C’est ce que vit présentement le commerce Boston Pizza, qui compte dans ses rangs deux employés syriens âgés d’environ 14 ans. La directrice générale, Sonia Bédard, se dit contre le projet de loi 19 et explique sa position par le fait que les deux adolescents n’ont pas le choix de travailler pour répondre aux besoins familiaux. «Le salaire va directement à la famille au complet. Pour eux, d’être obligés de faire moins d’heures, ça les pénalise beaucoup», s’attriste-t-elle.

Même son de cloche chez Scores, alors que le propriétaire, Georges Papacostas, est contre les nouvelles mesures annoncées par le ministre Jean Boulet. À ce jour, il n’a aucune idée de la façon dont le gouvernement caquiste va s’y prendre pour gérer la situation.

Le restaurant exige toujours une autorisation parentale pour embaucher des jeunes de 14 ans et moins. À ses yeux, la décision devrait revenir aux parents et non au gouvernement quant à envoyer les jeunes adolescents au travail.

Points positifs du projet de loi 19

Bien qu’il y ait plusieurs restaurateurs en désaccord, ce n’est pas le cas de tout le monde. La directrice du restaurant St-Hubert, Mahyka Camirand, est d’avis que les jeunes devraient prioriser l’éducation avant le travail. «J’ai déjà eu une situation où le parent voulait que son jeune fasse du 40 heures par semaine avec le secondaire, mais non, on va tout le temps prioriser le jeune et l’école avant tout», raconte la dame.

Le gérant de Toujours Mikes, Anthony Martin, n’entrevoit pas de difficultés liées à l’application du projet de loi 19, qui entrera en vigueur dès la prochaine rentrée scolaire. (Photo Félix Gallant)

Au Pacini, le règlement est clair : il n’y a pas de jeunes sous l’âge de 14 ans qui sont engagés.
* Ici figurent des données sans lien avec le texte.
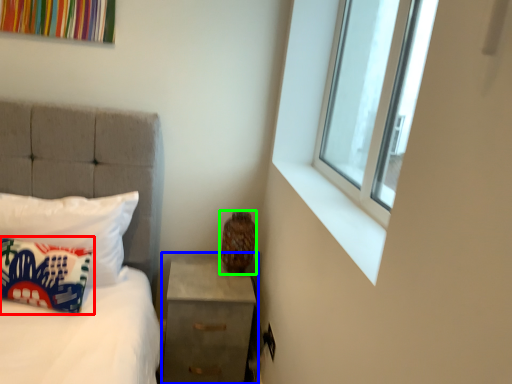
Question: Which is farther away from pillow (highlighted by a red box)? nightstand (highlighted by a blue box) or vase (highlighted by a green box)?

Choices:
 (A) nightstand
 (B) vase

Answer: (B)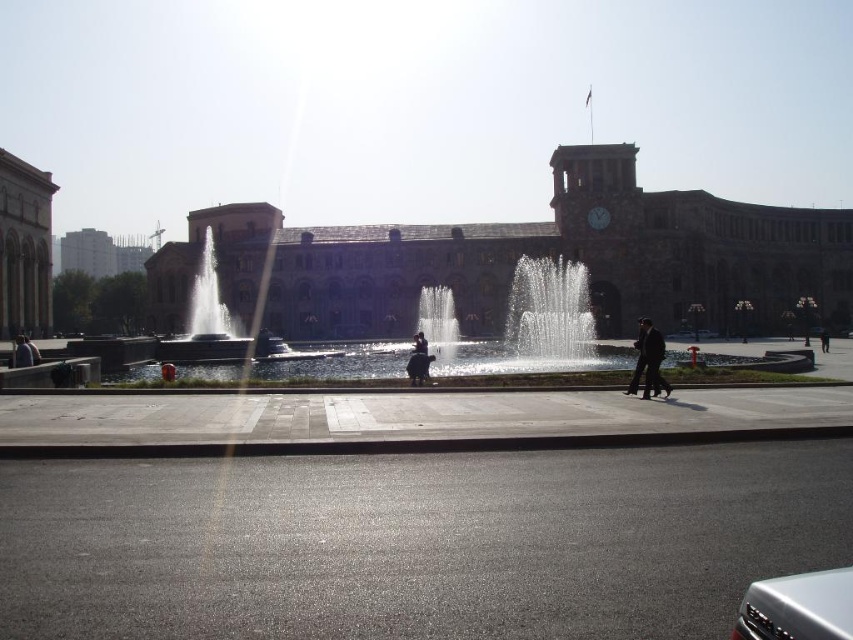
Which of these two, silver metallic car at lower right or black leather jacket at center, stands taller?

With more height is black leather jacket at center.

This screenshot has width=853, height=640. In order to click on silver metallic car at lower right in this screenshot , I will do `click(798, 608)`.

The image size is (853, 640). I want to click on silver metallic car at lower right, so click(798, 608).

Is shiny metallic fountain at center left thinner than black leather jacket at center?

Indeed, shiny metallic fountain at center left has a lesser width compared to black leather jacket at center.

The width and height of the screenshot is (853, 640). Identify the location of shiny metallic fountain at center left. (206, 321).

In the scene shown: Is shiny metallic fountain at center left below matte black jacket at lower left?

Incorrect, shiny metallic fountain at center left is not positioned below matte black jacket at lower left.

Find the location of a particular element. shiny metallic fountain at center left is located at coordinates (206, 321).

What are the coordinates of `shiny metallic fountain at center left` in the screenshot? It's located at (206, 321).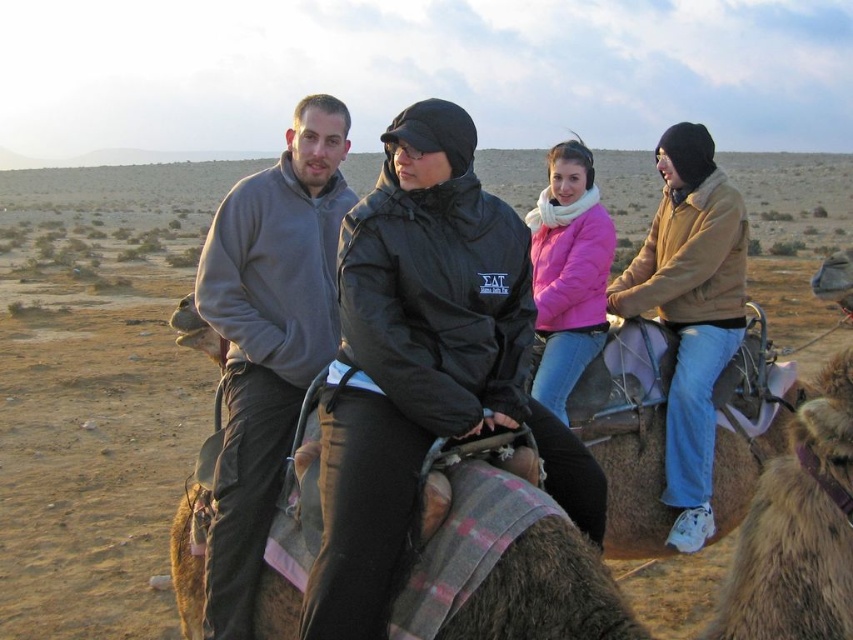
Does gray fleece jacket at center appear under pink matte jacket at center?

Yes.

Based on the photo, is gray fleece jacket at center shorter than pink matte jacket at center?

Incorrect, gray fleece jacket at center's height does not fall short of pink matte jacket at center's.

Which is behind, point (247, 429) or point (547, 257)?

The point (547, 257) is more distant.

I want to click on gray fleece jacket at center, so click(x=268, y=337).

Describe the element at coordinates (424, 362) in the screenshot. The image size is (853, 640). I see `black matte jacket at center` at that location.

Who is more forward, (331, 602) or (288, 429)?

Point (331, 602) is in front.

Where is `black matte jacket at center`? The width and height of the screenshot is (853, 640). black matte jacket at center is located at coordinates (424, 362).

Does black matte jacket at center have a lesser height compared to pink matte jacket at center?

Incorrect, black matte jacket at center's height does not fall short of pink matte jacket at center's.

Is black matte jacket at center above pink matte jacket at center?

Actually, black matte jacket at center is below pink matte jacket at center.

You are a GUI agent. You are given a task and a screenshot of the screen. Output one action in this format:
    pyautogui.click(x=<x>, y=<y>)
    Task: Click on the black matte jacket at center
    The height and width of the screenshot is (640, 853).
    Given the screenshot: What is the action you would take?
    pyautogui.click(x=424, y=362)

I want to click on black matte jacket at center, so click(424, 362).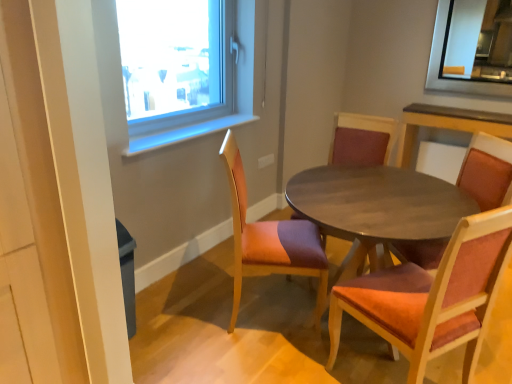
The width and height of the screenshot is (512, 384). What are the coordinates of `free spot to the left of wooden textured chair at center, placed as the 4th chair when sorted from right to left` in the screenshot? It's located at (184, 310).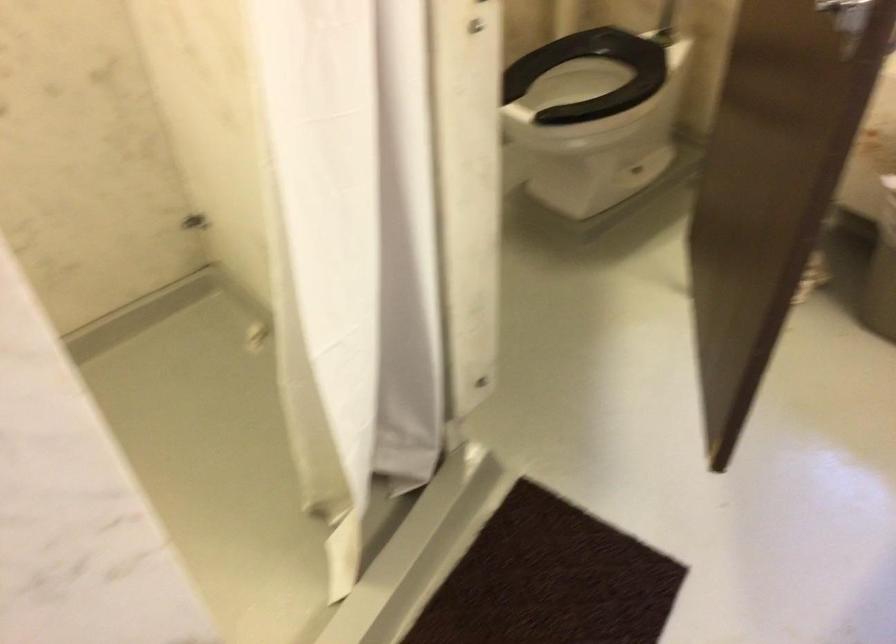
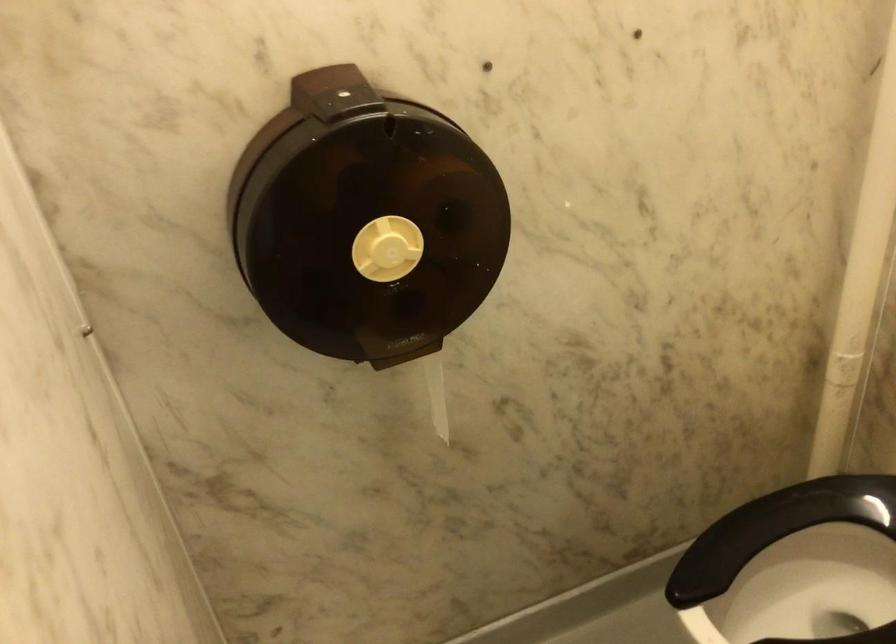
Question: The images are taken continuously from a first-person perspective. In which direction is your viewpoint rotating?

Choices:
 (A) Left
 (B) Right
 (C) Up
 (D) Down

Answer: (A)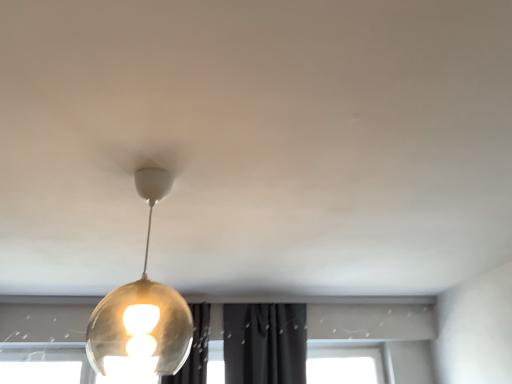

Pour la gérante Sophie Tétreault, le gouvernement Legault prend une bonne décision de mettre en place le projet de loi 19, car l’école «est plus importante» et elle veut éviter le décrochage scolaire.

Avantages du travail sur l’enfant

Parlant de développement personnel, multiples restaurants sont d’avis que le travail peut avoir un impact positif sur l’enfant. «Ça donne aux enfants une certaine liberté de pouvoir s’acheter des choses et avoir sa propre carte. Je pense que c’est toujours ça qu’on recherche quand on est jeune de pouvoir être autonome et de s’acheter ses choses soi-même sans devoir demander de l’argent à papa et maman», illustre Mme Camirand, se mettant dans la peau d’un adolescent.

Chez Toujours Mikes, le gérant de l’endroit, Anthony Martin, croit que le principal avantage du travail est que l’enfant apprend vraiment ce qu’est le marché du travail en plus de l’utilité d’aller à l’école. «Le travail n’est pas censé t’enlever l’envie d’aller à l’école», précise-t-il.

Conséquences à prévoir

Que l’on soit pour ou contre, le projet de loi 19 pourrait amener des contrecoups aux restaurateurs qui devront nécessairement réajuster les horaires. C’est du moins le cas du Boston Pizza. Il est même possible que le restaurant doive ferme ses portes une journée par semaine. «Présentement, j’ai comblé mon manque de personnel et je peux ouvrir sept jours sur sept. Par contre, s’ils m’enlèvent ces deux employés-là [les jeunes Syriens], je vais peut-être être obligée de fermer une journée», se désole la directrice générale.

Portrait des commerçants

Chez les commerces et épiceries, le constat est totalement différent. Ceux-ci n’embauchent que des adolescents âgés de 14 ans et plus. Que ce soit chez Canadian Tire ou bien Super C, ces entreprises n’ont pas d’employés sous l’âge en question et respectent le nombre d’heures pour leurs quelques jeunes soldats. Donc, pour ceux-ci, le projet de loi 19 n’a pas d’impact.

Pénurie de main-d’œuvre

Le dernier portrait de l’année 2022 sur la situation économique des commerces de Drummondville, réalisé par la Société de développement économique de Drummondville, a été rendu public le 3 avril. L’une des informations que ce rapport dévoile est que 56 % des entreprises ont eu de la difficulté à trouver du personnel, au courant de l’année.

Cela a d’ailleurs été le cas du centre-ville de Drummondville où quelques restaurants ont été durement touchés par l’absence de main-d’œuvre. C’est pourquoi le milieu de la restauration s’est vu être obligé de fermer quelques jours durant les vacances de la construction où il a été compliqué de trouver des employés pour garder leur restaurant ouvert.